Here they are referring to the now widely circulated video of Sotomayor sitting on a panel at Duke University in 2005.

But this was undoubtedly already seen by the President’s staff during the vetting process, and a little more footage indicates that she was talking about precedent and not actually policy - making it a perfectly reasonable statement.

However, the criticisms won’t end there. In a 2002 speech at Berkeley she said that a judge’s personal background “affect the facts that judges choose to see” and “I simply do not know exactly what the difference will be in my judging, but I accept there will be some based on my gender and my Latina heritage.”

At face value, that already is enough to fuel the fire against Sotomayor in the confirmation process, where Republicans will accuse her of judicial activism. But these remarks will be complemented by her recent ruling in Ricci v. DeStefano, in which she sided with the city of New Haven, Connecticut over a group of white firefighters after the city threw out the results of a promotion exam because too few minorities scored high enough.

This explains why Huckabee said “If she is confirmed, then we need to take the blindfold off Lady Justice.”

Nonetheless, Republican leaders have already said they will reserve judgment on Sotomayor until they have more information.

From Politico:

“Senate Republicans will treat Judge Sotomayor fairly,” Senate Minority Leader Mitch McConnell said in a statement. “But we will thoroughly examine her record to ensure she understands that the role of a jurist in our democracy is to apply the law even-handedly, despite their own feelings or personal or political preferences.”

Republican National Committee Chairman Michael Steele released a restrained statement, declaring: “Republicans will reserve judgment on Sonia Sotomayor until there has been a thorough and thoughtful examination of her legal views.”

But it already looks like she may have obstacles to overcome. In 1998, Senate Republicans held up the confirmation to her current bench for a year. When she was finally confirmed, it was with the approval of only seven of the current forty Republican Senators. Some, specifically Sen. Orrin Hatch (R-UT), have begun to sound skeptical of whether they will support her again.

Among the Republicans who voted against her were current Minority Leader Mitch McConnell (R-KY), Minority Whip John Kyl (R-AZ), John McCain (R-AZ), and a particularly important one, ranking Judiciary Committee member Jeff Sessions (R-AL). Each of them will be instrumental going in to the fight against her confirmation.

It will be an ugly battle, but will she still be confirmed?

As the media digs through her life and career, we will learn more about Sotomayor and more about what could prevent her from being confirmed.

As of now, she should have no problem getting through the Judiciary Committee, although she may not have the luxury of any GOP votes there.

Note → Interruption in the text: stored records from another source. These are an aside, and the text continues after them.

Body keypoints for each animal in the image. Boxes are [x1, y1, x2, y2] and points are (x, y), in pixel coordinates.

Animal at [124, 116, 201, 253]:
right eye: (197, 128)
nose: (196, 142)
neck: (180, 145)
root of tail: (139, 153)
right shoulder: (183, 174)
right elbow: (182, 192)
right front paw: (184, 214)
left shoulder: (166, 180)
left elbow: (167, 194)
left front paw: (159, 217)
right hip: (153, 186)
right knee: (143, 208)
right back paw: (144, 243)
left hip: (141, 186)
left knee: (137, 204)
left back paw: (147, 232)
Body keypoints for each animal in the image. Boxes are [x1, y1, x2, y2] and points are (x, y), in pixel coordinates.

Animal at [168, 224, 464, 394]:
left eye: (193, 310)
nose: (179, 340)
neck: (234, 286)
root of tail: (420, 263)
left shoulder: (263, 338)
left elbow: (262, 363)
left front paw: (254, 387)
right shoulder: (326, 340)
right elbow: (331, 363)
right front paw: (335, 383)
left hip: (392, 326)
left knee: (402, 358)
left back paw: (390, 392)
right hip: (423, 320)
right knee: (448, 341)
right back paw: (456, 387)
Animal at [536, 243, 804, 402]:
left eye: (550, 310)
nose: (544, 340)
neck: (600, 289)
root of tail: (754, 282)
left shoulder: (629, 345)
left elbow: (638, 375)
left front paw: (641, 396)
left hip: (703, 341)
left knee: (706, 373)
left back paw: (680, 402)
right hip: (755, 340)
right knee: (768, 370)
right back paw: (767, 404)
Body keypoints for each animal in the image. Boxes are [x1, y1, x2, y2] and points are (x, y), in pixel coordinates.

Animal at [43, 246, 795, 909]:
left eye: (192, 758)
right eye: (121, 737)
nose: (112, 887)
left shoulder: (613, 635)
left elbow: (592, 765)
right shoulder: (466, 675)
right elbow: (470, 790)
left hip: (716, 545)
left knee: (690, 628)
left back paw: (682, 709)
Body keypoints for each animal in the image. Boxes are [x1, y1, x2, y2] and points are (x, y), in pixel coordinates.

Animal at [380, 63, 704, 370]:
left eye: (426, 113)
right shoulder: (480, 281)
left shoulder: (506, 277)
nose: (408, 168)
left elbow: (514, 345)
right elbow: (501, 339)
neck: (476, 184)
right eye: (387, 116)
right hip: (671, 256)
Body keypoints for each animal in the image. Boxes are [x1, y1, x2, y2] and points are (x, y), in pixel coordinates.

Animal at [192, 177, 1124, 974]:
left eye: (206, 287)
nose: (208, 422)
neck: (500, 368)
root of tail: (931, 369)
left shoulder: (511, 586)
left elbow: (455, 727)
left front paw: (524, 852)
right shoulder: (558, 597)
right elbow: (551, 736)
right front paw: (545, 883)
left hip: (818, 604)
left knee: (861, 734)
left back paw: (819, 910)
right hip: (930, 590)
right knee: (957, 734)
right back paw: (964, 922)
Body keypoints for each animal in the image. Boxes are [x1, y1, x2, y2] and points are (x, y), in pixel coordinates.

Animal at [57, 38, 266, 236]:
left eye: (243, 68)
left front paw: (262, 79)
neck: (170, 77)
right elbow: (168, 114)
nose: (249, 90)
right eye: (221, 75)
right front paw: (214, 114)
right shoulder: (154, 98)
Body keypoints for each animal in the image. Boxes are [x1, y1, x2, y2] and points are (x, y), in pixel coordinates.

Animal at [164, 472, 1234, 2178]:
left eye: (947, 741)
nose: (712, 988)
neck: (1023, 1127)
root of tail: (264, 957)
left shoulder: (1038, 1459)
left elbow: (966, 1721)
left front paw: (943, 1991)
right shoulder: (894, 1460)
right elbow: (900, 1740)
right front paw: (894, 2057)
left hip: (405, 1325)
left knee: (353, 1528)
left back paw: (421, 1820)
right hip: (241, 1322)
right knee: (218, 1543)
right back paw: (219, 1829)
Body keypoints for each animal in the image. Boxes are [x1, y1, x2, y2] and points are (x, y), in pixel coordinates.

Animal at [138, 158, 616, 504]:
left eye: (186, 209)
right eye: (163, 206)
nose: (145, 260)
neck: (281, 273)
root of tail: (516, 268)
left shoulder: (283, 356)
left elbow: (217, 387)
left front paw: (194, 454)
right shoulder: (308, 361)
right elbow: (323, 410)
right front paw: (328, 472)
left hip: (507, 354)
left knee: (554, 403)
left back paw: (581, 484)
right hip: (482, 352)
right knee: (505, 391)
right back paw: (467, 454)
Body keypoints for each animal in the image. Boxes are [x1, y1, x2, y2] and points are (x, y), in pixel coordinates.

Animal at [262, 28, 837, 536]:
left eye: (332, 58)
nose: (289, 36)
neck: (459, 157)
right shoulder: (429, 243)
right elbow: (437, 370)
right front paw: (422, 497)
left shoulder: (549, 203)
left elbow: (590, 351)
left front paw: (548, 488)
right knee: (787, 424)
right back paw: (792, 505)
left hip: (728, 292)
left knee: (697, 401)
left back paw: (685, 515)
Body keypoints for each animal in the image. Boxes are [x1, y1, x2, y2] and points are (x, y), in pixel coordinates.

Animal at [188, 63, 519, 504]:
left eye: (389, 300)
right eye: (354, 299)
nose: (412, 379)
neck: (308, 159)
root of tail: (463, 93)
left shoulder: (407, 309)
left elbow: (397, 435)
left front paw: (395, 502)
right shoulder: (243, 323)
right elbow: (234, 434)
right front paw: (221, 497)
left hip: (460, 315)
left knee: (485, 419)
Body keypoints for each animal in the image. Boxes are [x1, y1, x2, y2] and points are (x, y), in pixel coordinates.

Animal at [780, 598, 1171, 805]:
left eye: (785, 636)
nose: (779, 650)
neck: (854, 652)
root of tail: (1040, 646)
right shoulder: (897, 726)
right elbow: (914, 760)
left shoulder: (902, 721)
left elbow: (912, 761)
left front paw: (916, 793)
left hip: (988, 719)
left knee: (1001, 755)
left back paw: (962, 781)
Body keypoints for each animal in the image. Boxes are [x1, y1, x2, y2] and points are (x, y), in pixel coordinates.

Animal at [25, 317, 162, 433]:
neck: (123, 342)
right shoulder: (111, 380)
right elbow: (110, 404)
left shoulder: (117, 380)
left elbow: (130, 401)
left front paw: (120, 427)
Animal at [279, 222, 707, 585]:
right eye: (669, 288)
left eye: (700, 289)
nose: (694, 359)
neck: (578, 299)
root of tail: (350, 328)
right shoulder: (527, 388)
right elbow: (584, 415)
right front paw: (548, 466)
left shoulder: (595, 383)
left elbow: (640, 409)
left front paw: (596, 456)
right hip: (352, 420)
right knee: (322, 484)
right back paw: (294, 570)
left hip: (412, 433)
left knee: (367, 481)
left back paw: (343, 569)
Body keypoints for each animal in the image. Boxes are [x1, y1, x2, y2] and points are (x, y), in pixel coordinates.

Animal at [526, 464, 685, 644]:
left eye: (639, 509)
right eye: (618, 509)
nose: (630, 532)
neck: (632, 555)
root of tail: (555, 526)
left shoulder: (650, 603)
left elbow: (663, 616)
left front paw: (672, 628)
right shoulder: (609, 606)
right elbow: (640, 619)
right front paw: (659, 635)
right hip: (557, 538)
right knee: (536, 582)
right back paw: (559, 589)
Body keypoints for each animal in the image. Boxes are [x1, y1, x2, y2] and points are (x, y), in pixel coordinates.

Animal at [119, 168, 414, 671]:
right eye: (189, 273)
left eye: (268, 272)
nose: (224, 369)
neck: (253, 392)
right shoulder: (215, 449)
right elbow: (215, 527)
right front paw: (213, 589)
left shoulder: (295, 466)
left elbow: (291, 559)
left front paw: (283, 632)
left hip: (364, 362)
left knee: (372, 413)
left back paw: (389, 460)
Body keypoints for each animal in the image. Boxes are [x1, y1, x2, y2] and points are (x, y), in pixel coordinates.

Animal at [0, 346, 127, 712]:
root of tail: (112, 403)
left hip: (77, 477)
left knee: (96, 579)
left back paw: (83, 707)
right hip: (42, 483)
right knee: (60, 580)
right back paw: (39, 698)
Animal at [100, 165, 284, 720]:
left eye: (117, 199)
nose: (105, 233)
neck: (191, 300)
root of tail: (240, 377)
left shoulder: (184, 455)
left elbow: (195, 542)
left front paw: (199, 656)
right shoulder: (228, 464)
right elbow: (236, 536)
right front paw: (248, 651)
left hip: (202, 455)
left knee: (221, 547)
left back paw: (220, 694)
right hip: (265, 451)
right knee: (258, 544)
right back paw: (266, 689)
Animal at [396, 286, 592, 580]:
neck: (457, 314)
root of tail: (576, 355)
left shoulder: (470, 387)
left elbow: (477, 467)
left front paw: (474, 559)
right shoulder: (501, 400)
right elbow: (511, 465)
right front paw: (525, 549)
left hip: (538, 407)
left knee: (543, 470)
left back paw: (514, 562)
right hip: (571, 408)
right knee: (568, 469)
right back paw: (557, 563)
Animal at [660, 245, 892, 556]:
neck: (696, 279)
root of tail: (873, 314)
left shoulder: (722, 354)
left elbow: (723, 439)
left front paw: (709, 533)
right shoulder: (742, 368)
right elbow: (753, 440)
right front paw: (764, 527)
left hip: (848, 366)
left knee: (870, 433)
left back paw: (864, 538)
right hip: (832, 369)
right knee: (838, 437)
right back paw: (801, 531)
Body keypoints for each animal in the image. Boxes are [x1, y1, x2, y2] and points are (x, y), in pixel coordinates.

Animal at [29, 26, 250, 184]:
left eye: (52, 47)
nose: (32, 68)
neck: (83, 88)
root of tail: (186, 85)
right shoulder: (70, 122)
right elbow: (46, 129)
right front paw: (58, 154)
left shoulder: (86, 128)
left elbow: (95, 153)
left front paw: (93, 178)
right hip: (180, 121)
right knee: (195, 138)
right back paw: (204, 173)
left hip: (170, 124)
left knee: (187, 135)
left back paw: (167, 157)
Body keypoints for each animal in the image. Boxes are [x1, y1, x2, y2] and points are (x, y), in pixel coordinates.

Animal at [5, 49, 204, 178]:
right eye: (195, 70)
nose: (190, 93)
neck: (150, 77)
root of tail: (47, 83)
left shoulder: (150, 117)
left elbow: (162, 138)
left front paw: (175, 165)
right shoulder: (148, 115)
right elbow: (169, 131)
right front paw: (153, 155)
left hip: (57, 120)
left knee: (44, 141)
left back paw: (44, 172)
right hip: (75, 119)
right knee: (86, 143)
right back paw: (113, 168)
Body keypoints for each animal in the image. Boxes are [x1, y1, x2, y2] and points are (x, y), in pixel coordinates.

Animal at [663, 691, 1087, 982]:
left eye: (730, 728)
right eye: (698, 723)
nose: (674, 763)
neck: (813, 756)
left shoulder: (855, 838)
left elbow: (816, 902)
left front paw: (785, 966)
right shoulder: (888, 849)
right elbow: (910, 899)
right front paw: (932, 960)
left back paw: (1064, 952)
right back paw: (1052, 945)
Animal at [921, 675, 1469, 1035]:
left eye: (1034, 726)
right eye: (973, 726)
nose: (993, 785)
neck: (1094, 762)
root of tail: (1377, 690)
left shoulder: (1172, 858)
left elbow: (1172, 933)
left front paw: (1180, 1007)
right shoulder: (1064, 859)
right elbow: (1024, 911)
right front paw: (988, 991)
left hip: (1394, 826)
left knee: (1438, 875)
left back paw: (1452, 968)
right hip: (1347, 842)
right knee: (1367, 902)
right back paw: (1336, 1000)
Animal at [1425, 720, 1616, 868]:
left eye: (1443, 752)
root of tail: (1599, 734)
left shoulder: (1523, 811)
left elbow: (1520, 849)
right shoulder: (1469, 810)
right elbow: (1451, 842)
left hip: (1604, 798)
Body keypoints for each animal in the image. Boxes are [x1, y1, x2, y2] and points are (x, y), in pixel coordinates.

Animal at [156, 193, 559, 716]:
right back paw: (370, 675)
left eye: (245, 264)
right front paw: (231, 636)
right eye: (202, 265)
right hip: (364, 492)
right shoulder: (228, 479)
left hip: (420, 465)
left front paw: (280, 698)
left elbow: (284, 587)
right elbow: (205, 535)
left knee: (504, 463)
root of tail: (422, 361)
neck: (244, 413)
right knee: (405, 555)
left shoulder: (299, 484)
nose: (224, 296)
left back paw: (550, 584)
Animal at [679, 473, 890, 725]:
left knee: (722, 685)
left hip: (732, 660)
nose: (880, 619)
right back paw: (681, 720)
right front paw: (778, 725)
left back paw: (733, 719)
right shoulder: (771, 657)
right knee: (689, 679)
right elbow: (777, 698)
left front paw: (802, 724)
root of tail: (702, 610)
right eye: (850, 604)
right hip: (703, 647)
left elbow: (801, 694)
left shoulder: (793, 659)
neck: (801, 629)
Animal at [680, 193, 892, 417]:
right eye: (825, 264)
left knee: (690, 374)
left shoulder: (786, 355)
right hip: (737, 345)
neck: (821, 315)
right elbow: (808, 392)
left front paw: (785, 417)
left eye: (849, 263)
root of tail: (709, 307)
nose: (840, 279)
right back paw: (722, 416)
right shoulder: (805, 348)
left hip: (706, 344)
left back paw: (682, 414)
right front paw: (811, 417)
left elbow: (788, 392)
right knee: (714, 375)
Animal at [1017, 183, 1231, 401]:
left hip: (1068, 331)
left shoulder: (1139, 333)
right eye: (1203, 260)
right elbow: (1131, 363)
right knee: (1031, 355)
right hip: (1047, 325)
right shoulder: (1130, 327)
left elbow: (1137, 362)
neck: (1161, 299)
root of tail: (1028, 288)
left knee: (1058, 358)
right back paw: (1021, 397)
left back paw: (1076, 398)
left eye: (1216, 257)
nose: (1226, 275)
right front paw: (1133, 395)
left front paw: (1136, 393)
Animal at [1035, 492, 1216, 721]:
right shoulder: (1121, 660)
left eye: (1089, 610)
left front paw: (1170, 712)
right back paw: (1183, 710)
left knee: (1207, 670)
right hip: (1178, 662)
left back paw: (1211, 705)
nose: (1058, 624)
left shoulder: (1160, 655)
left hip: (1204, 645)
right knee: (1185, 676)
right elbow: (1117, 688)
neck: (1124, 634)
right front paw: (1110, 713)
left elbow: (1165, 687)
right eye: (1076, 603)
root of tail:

The only way for Republicans to defeat her confirmation then is a filibuster. This action would have several backlashes for the GOP

First, each of the Republicans that fight for a filibuster will be subject to the political pressure of looking like a hypocrite. When several Democrats tried to filibuster Justice Samuel Alito the Senate Republicans had a fit over what they perceived as a misuse of filibusters.

Second, they would fail. It is unlikely that every single Republican will vote against cloture. The GOP Senators from Maine, in particular, will likely support her confirmation. It is also probable that Senators such as Judd Gregg (R-NH) will support cloture (even if he opposes her confirmation) in order to appease their liberal constituents. Gregg, Snowe, and Collins all approved her confirmation to her current bench.

Finally, and perhaps most importantly, many Republicans will not want to oppose the first Hispanic nominee for the High Court. As blogger Glenn Thrush wrote this morning, “every GOP leader with a pulse knows that opposing her could accelerate the stampede of Latinos out of the GOP in the southwest, west and Texas.”

As of now, we can expect Sotomayor to be confirmed.